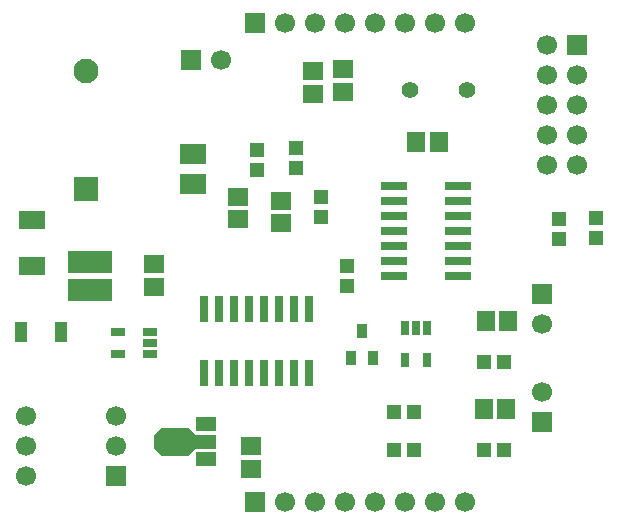
<source format=gbr>
G04 DipTrace 3.2.0.1*
G04 TopMask.gbr*
%MOIN*%
G04 #@! TF.FileFunction,Soldermask,Top*
G04 #@! TF.Part,Single*
%AMOUTLINE1*
4,1,4,
0.074803,0.037402,
0.074803,-0.037402,
-0.074803,-0.037402,
-0.074803,0.037402,
0.074803,0.037402,
0*%
%AMOUTLINE4*
4,1,4,
0.074803,-0.037402,
0.074803,0.037402,
-0.074803,0.037402,
-0.074803,-0.037402,
0.074803,-0.037402,
0*%
%AMOUTLINE7*
4,1,10,
0.104331,0.023622,
0.035095,0.023622,
0.011473,0.047244,
-0.078402,0.047244,
-0.104331,0.021316,
-0.104331,-0.021316,
-0.078402,-0.047244,
0.011473,-0.047244,
0.035095,-0.023622,
0.104331,-0.023622,
0.104331,0.023622,
0*%
%ADD50C,0.055874*%
%ADD52R,0.031496X0.086614*%
%ADD54R,0.031496X0.051181*%
%ADD56R,0.051181X0.031496*%
%ADD58R,0.033465X0.049213*%
%ADD60R,0.066929X0.047244*%
%ADD61R,0.086614X0.031496*%
%ADD63R,0.047244X0.051181*%
%ADD65R,0.051181X0.047244*%
%ADD67C,0.066929*%
%ADD69R,0.066929X0.066929*%
%ADD71C,0.082677*%
%ADD72R,0.082677X0.082677*%
%ADD73R,0.090551X0.062992*%
%ADD75R,0.03937X0.070866*%
%ADD77R,0.089869X0.069869*%
%ADD79R,0.059055X0.066929*%
%ADD81R,0.066929X0.059055*%
%ADD87OUTLINE1*%
%ADD90OUTLINE4*%
%ADD93OUTLINE7*%
%FSLAX26Y26*%
G04*
G70*
G90*
G75*
G01*
G04 TopMask*
%LPD*%
D81*
X949892Y1323478D3*
Y1248675D3*
D79*
X1824801Y1729685D3*
X1899604D3*
D81*
X1374848Y1535955D3*
Y1461152D3*
X1274858Y717291D3*
Y642488D3*
X1231113Y1473462D3*
Y1548265D3*
D79*
X2124769Y842278D3*
X2049966D3*
D77*
X1081129Y1692189D3*
Y1592189D3*
D79*
X2056026Y1135997D3*
X2130829D3*
D75*
X506189Y1098501D3*
X640047D3*
D73*
X543685Y1317228D3*
Y1470766D3*
D72*
X724916Y1573451D3*
D71*
Y1967152D3*
D69*
X1287357Y529811D3*
D67*
X1387357D3*
X1487357D3*
X1587357D3*
X1687357D3*
X1787357D3*
X1887357D3*
X1987357D3*
D69*
X2362244Y2054651D3*
D67*
X2262244D3*
X2362244Y1954651D3*
X2262244D3*
X2362244Y1854651D3*
X2262244D3*
X2362244Y1754651D3*
X2262244D3*
X2362244Y1654651D3*
X2262244D3*
D69*
X2243507Y798533D3*
D67*
Y898533D3*
D69*
Y1223488D3*
D67*
Y1123488D3*
D69*
X1074879Y2004656D3*
D67*
X1174879D3*
D81*
X1581076Y1898417D3*
Y1973220D3*
X1481087Y1892168D3*
Y1966971D3*
D87*
X737415Y1329727D3*
D90*
Y1239176D3*
D65*
X2049682Y998417D3*
X2116612D3*
D63*
X2299751Y1473462D3*
Y1406533D3*
X2424738Y1410969D3*
Y1477898D3*
X1424843Y1710937D3*
Y1644008D3*
X1293606Y1704688D3*
Y1637759D3*
X1593575Y1317228D3*
Y1250299D3*
D65*
X1749808Y829780D3*
X1816738D3*
X1818551Y704793D3*
X1751622D3*
D63*
X1506084Y1479711D3*
Y1546640D3*
D65*
X2118520Y704793D3*
X2051591D3*
D61*
X1749951Y1586073D3*
Y1536073D3*
Y1486073D3*
Y1436073D3*
Y1386073D3*
Y1336073D3*
Y1286073D3*
X1962550D3*
Y1336073D3*
Y1386073D3*
Y1436073D3*
Y1486073D3*
Y1536073D3*
Y1586073D3*
D60*
X1124874Y673546D3*
D93*
X1054008Y732601D3*
D60*
X1124874Y791656D3*
D58*
X1606073Y1011010D3*
X1680877D3*
X1643475Y1101562D3*
D56*
X937394Y1023509D3*
Y1060911D3*
Y1098312D3*
X831094D3*
Y1023509D3*
D54*
X1862297Y1111000D3*
X1824895D3*
X1787493D3*
Y1004701D3*
X1862297D3*
D69*
X824906Y617302D3*
D67*
Y717302D3*
Y817302D3*
X524906D3*
Y717302D3*
Y617302D3*
D52*
X1118701Y961073D3*
X1168701D3*
X1218701D3*
X1268701D3*
X1318701D3*
X1368701D3*
X1418701D3*
X1468701D3*
Y1173672D3*
X1418701D3*
X1368701D3*
X1318701D3*
X1268701D3*
X1218701D3*
X1168701D3*
X1118701D3*
D50*
X1993533Y1904667D3*
X1803533D3*
D69*
X1287357Y2129643D3*
D67*
X1387357D3*
X1487357D3*
X1587357D3*
X1687357D3*
X1787357D3*
X1887357D3*
X1987357D3*
M02*

</source>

§ **Requirement**: Reproduce each entry exactly as given; no pictures, please.

§ **Response to the task**:
<source format=gbr>
G04 DipTrace 3.2.0.1*
G04 TopMask.gbr*
%MOIN*%
G04 #@! TF.FileFunction,Soldermask,Top*
G04 #@! TF.Part,Single*
%AMOUTLINE1*
4,1,4,
0.074803,0.037402,
0.074803,-0.037402,
-0.074803,-0.037402,
-0.074803,0.037402,
0.074803,0.037402,
0*%
%AMOUTLINE4*
4,1,4,
0.074803,-0.037402,
0.074803,0.037402,
-0.074803,0.037402,
-0.074803,-0.037402,
0.074803,-0.037402,
0*%
%AMOUTLINE7*
4,1,10,
0.104331,0.023622,
0.035095,0.023622,
0.011473,0.047244,
-0.078402,0.047244,
-0.104331,0.021316,
-0.104331,-0.021316,
-0.078402,-0.047244,
0.011473,-0.047244,
0.035095,-0.023622,
0.104331,-0.023622,
0.104331,0.023622,
0*%
%ADD50C,0.055874*%
%ADD52R,0.031496X0.086614*%
%ADD54R,0.031496X0.051181*%
%ADD56R,0.051181X0.031496*%
%ADD58R,0.033465X0.049213*%
%ADD60R,0.066929X0.047244*%
%ADD61R,0.086614X0.031496*%
%ADD63R,0.047244X0.051181*%
%ADD65R,0.051181X0.047244*%
%ADD67C,0.066929*%
%ADD69R,0.066929X0.066929*%
%ADD71C,0.082677*%
%ADD72R,0.082677X0.082677*%
%ADD73R,0.090551X0.062992*%
%ADD75R,0.03937X0.070866*%
%ADD77R,0.089869X0.069869*%
%ADD79R,0.059055X0.066929*%
%ADD81R,0.066929X0.059055*%
%ADD87OUTLINE1*%
%ADD90OUTLINE4*%
%ADD93OUTLINE7*%
%FSLAX26Y26*%
G04*
G70*
G90*
G75*
G01*
G04 TopMask*
%LPD*%
D81*
X949892Y1323478D3*
Y1248675D3*
D79*
X1824801Y1729685D3*
X1899604D3*
D81*
X1374848Y1535955D3*
Y1461152D3*
X1274858Y717291D3*
Y642488D3*
X1231113Y1473462D3*
Y1548265D3*
D79*
X2124769Y842278D3*
X2049966D3*
D77*
X1081129Y1692189D3*
Y1592189D3*
D79*
X2056026Y1135997D3*
X2130829D3*
D75*
X506189Y1098501D3*
X640047D3*
D73*
X543685Y1317228D3*
Y1470766D3*
D72*
X724916Y1573451D3*
D71*
Y1967152D3*
D69*
X1287357Y529811D3*
D67*
X1387357D3*
X1487357D3*
X1587357D3*
X1687357D3*
X1787357D3*
X1887357D3*
X1987357D3*
D69*
X2362244Y2054651D3*
D67*
X2262244D3*
X2362244Y1954651D3*
X2262244D3*
X2362244Y1854651D3*
X2262244D3*
X2362244Y1754651D3*
X2262244D3*
X2362244Y1654651D3*
X2262244D3*
D69*
X2243507Y798533D3*
D67*
Y898533D3*
D69*
Y1223488D3*
D67*
Y1123488D3*
D69*
X1074879Y2004656D3*
D67*
X1174879D3*
D81*
X1581076Y1898417D3*
Y1973220D3*
X1481087Y1892168D3*
Y1966971D3*
D87*
X737415Y1329727D3*
D90*
Y1239176D3*
D65*
X2049682Y998417D3*
X2116612D3*
D63*
X2299751Y1473462D3*
Y1406533D3*
X2424738Y1410969D3*
Y1477898D3*
X1424843Y1710937D3*
Y1644008D3*
X1293606Y1704688D3*
Y1637759D3*
X1593575Y1317228D3*
Y1250299D3*
D65*
X1749808Y829780D3*
X1816738D3*
X1818551Y704793D3*
X1751622D3*
D63*
X1506084Y1479711D3*
Y1546640D3*
D65*
X2118520Y704793D3*
X2051591D3*
D61*
X1749951Y1586073D3*
Y1536073D3*
Y1486073D3*
Y1436073D3*
Y1386073D3*
Y1336073D3*
Y1286073D3*
X1962550D3*
Y1336073D3*
Y1386073D3*
Y1436073D3*
Y1486073D3*
Y1536073D3*
Y1586073D3*
D60*
X1124874Y673546D3*
D93*
X1054008Y732601D3*
D60*
X1124874Y791656D3*
D58*
X1606073Y1011010D3*
X1680877D3*
X1643475Y1101562D3*
D56*
X937394Y1023509D3*
Y1060911D3*
Y1098312D3*
X831094D3*
Y1023509D3*
D54*
X1862297Y1111000D3*
X1824895D3*
X1787493D3*
Y1004701D3*
X1862297D3*
D69*
X824906Y617302D3*
D67*
Y717302D3*
Y817302D3*
X524906D3*
Y717302D3*
Y617302D3*
D52*
X1118701Y961073D3*
X1168701D3*
X1218701D3*
X1268701D3*
X1318701D3*
X1368701D3*
X1418701D3*
X1468701D3*
Y1173672D3*
X1418701D3*
X1368701D3*
X1318701D3*
X1268701D3*
X1218701D3*
X1168701D3*
X1118701D3*
D50*
X1993533Y1904667D3*
X1803533D3*
D69*
X1287357Y2129643D3*
D67*
X1387357D3*
X1487357D3*
X1587357D3*
X1687357D3*
X1787357D3*
X1887357D3*
X1987357D3*
M02*

</source>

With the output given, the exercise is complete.